* Start *
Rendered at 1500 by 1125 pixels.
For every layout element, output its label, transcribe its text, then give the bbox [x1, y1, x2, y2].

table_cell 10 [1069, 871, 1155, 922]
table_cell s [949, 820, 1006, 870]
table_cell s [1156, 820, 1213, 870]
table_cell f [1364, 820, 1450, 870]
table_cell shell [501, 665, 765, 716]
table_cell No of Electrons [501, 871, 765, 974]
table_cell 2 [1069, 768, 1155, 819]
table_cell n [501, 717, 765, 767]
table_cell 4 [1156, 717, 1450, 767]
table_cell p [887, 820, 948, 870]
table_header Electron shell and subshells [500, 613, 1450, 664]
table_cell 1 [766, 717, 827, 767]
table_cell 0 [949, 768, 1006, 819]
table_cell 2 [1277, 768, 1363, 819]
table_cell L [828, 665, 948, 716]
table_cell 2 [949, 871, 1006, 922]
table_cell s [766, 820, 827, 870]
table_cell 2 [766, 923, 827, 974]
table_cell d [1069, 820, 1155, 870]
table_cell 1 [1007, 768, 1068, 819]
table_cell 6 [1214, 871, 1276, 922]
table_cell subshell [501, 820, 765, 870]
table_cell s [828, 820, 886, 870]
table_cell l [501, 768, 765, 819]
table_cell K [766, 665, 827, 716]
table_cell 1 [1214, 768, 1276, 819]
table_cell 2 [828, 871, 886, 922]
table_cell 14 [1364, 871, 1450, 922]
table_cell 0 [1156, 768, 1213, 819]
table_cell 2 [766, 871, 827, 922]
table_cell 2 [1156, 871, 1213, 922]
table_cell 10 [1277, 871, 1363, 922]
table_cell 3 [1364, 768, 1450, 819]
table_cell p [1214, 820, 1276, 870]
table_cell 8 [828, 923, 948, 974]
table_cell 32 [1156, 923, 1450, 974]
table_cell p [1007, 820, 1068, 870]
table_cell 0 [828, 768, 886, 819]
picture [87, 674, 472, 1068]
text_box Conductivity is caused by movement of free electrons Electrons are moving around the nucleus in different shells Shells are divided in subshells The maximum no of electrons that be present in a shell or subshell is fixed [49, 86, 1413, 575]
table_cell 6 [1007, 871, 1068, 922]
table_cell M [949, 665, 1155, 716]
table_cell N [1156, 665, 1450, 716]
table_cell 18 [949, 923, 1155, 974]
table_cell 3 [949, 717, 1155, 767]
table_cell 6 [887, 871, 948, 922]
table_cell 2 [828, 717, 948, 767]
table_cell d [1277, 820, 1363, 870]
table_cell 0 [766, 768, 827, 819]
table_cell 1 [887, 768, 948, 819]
* End *
Pick out each line of the items above that contains the word "Electrons".

table_cell No of Electrons [501, 871, 765, 974]
text_box Conductivity is caused by movement of free electrons Electrons are moving around the nucleus in different shells Shells are divided in subshells The maximum no of electrons that be present in a shell or subshell is fixed [49, 86, 1413, 575]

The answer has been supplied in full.